What you will do »
(1) According to the Wikistats thread, roughly how often do new dumps arrive these days?
(2) Can you go on with the Wikistats thread, picking up right after its last sentence?

Passage provided »
Why hasn't Wikistats been updated since May?
Because Erik Zachte, the third party who makes them, hasn't updated his
scripts since May?
Excuse me?
In June I asked two times for new dumps, so that I could run stats once more before the conversion to Mediawiki 1.5, knowing that I would not have time for yet another upgrade of the scripts soon.
As soon as the dumps were available I tried to run the stats. It turned out that the database had already been changed even before mediawiki 1.5. Lots of archive data had been moved to another database for which no dump was available at all!! And priorities were such it was not to be expected soon. If someone bothered at all to announce that publicly, e.g. on wikitech, I missed it, but it would not have changed much, expect saving me time on finding this out myself.
Then mediawiki 1.5 upgrade occurred which brought a completely new database scheme. After a while Brion announced he would produce new dumps in xml format, which would simplify things a lot. (It does)
So I waited for that. The new dumps came about mid July when I had started to prepare for two Wikimania presentations. A week after Wikimania I started to work on updating the scripts.
The new xml dump format makes things much simpler (and hopefully more consistent), yet because I want to keep the script backwards compatible for other mediawiki installations that use it, at least for a while, it was not so simple to add code for the new dumps after all.
Let me tell you that the scripts are not exactly trivial. They contain many thousands of line of perl code. Partly because old sql dumps became nearly impossible to parse offline, but I got it working, within space constraints. Partly because they do much more than simple counting, e.g. timelines overview, category trees, wikibooks indexes, they have to process data in a certain sequence for that, and also bother to present data somewhat differently for each project.
So considering I could only start on this >> two weeks ago << I'm making fair progress.
By the way, many people would like to see for more frequent dumps. I also still do not know why dumps are not produced more often, but trust there will be a good reason, probably performance. There is no fixed schedule at all, one waits, people start asking for a new dump, often get no answer, and finally it arrives, more or less once a month these days.
Erik Zachte
Erik Zachte wrote:
So I waited for that. The new dumps came about mid July when I had started to prepare for two Wikimania presentations. A week after Wikimania I started to work on updating the scripts.
Great! Looking forward to them.
By the way, many people would like to see for more frequent dumps. I also still do not know why dumps are not produced more often, but trust there will be a good reason, probably performance. There is no fixed schedule at all, one waits, people start asking for a new dump, often get no answer, and finally it arrives, more or less once a month these days.
The dump script is partially broken right now and needs to be fixed up to work properly.
-- brion vibber (brion @ pobox.com)
Erik Zachte wrote:
So considering I could only start on this >> two weeks ago << I'm making fair progress.
By the way, many people would like to see for more frequent dumps.
This progress is excellent news! I'm looking forward to it. Now that wikistats has a long history, it should be continued as soon as possible, so we can watch trends over time.
However, it is also possible that the MediaWiki software could produce some statistics more directly. Statistics is essentially the reduction of data volumes into useful numbers (e.g. reducing the list of article names to the article count), and the closer to the source such reductions can take place, the more efficient. The dilemma is that this reduction is irreversible, you cannot reconstruct the the full information from the reduced data. This is where the board or its officers can provide insights into what statistics are really useful for managing the project.

Supplied entries »
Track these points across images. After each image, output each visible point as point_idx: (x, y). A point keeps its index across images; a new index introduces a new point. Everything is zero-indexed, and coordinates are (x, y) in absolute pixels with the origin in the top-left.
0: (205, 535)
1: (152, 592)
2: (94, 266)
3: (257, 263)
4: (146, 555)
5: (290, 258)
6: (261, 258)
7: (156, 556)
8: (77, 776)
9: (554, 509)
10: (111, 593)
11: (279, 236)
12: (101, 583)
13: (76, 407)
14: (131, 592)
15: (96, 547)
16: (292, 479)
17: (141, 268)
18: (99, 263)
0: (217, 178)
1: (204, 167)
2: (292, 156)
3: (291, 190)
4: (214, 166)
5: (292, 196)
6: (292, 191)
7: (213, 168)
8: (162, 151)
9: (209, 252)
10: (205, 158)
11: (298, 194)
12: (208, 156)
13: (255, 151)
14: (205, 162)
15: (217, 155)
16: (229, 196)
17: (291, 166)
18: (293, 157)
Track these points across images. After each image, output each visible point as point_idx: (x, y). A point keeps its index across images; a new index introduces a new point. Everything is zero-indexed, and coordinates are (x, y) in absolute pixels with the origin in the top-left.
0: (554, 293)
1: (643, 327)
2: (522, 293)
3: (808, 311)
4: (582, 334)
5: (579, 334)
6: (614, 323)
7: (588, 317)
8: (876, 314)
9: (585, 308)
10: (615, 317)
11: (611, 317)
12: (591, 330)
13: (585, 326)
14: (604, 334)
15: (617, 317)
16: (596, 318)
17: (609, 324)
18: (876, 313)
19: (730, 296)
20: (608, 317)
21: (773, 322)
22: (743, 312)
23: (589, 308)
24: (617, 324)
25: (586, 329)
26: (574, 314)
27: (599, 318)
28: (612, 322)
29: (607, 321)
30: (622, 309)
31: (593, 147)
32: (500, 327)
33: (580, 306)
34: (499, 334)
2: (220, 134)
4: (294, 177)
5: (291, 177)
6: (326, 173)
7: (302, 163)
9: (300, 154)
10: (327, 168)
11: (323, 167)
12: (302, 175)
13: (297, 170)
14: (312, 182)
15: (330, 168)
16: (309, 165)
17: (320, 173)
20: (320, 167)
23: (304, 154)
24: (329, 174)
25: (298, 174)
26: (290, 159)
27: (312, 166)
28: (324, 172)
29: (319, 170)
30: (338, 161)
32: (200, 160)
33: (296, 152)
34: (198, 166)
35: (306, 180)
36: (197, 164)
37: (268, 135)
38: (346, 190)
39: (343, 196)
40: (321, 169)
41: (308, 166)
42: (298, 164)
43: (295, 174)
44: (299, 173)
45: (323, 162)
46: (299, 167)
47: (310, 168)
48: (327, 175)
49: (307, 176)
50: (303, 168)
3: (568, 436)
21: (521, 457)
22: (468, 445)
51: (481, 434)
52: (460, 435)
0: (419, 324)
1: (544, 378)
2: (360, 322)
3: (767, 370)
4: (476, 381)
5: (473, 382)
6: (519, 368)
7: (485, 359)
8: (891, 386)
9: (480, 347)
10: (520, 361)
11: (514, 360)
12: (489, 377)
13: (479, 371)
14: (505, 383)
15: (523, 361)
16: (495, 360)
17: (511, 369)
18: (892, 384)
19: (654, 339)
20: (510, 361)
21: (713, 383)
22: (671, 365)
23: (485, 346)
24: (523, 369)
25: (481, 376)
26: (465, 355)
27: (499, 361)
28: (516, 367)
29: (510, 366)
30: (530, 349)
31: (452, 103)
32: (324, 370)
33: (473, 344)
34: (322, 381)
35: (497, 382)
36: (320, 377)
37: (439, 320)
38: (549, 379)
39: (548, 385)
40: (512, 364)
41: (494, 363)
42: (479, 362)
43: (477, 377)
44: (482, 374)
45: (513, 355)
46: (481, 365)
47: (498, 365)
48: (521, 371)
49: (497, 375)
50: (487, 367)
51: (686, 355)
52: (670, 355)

Answer section »
(1) More or less once a month.

(2)
Page visit counters were an example of such direct statistics, that was also the first to be (blindly, in my opinion) disabled during the performance problems in 2002-2003. Perhaps they were never so useful anyway. Right now (on wikipedia-l) people are browsing through the "what links here" list to find the number of links. This work could be saved by presenting a "select count(*)" at the top of the [[Special:Whatlinkshere]] page, at virtually no extra cost. Such counts could be presented also for the lists of user contributions, pages belonging to a category, etc.
Collecting statistics from full database dumps is a slow and heavy process. We could do better. But only if we know which stats to collect.
On 8/25/05, Lars Aronsson lars@aronsson.se wrote:
Right now (on wikipedia-l) people are browsing through the "what links here" list to find the number of links. This work could be saved by presenting a "select count(*)" at the top of the [[Special:Whatlinkshere]] page, at virtually no extra cost. Such counts could be presented also for the lists of user contributions, pages belonging to a category, etc.
Collecting statistics from full database dumps is a slow and heavy process. We could do better. But only if we know which stats to collect.
Having these counts in MediaWiki would be great, and not just for researchers. Of general use, apart from "What links here" would be User contributions and Recent Changes - if recent changes can be selected by in the last 1,3,7...days, couldn't they be counted automatically?
I'm not sure how generally useful (or possible) it would be to count other more specific things like, say, number of times this user has edited this article, but above are my top three.
Cormac
Cormac Lawler wrote:
Collecting statistics from full database dumps is a slow and heavy process. We could do better. But only if we know which stats to collect.
Most statistics can be created out of the database dumps but first you have to know how to get it, where to put it and how to treat it. I have updated http://meta.wikimedia.org/wiki/Help:Export but you still need some hardware and programming skills.
Having these counts in MediaWiki would be great, and not just for researchers. Of general use, apart from "What links here" would be User contributions and Recent Changes - if recent changes can be selected by in the last 1,3,7...days, couldn't they be counted automatically?
I'm not sure how generally useful (or possible) it would be to count other more specific things like, say, number of times this user has edited this article, but above are my top three.
You can already get a counter of user contributions with Kate's tool. http://kohl.wikimedia.org/~kate/cgi-bin/count_edits.cgi
A simple counter for "What links here" (= number of inlinks) would be nice and easy to implement.
A dump of the Recent Changes (RSS) in the last 1 and 7 days is heavily needed for research.
Full user contributions can be exported with scripts parsing HTML (Python Robot framework) but of course a XML export format would be nice too.
Greetings, Jakob
Jakob Voss wrote:
Cormac Lawler wrote:
Collecting statistics from full database dumps is a slow and heavy process. We could do better. But only if we know which stats to collect.
Most statistics can be created out of the database dumps but first you have to know how to get it, where to put it and how to treat it. I have updated http://meta.wikimedia.org/wiki/Help:Export but you still need some hardware and programming skills.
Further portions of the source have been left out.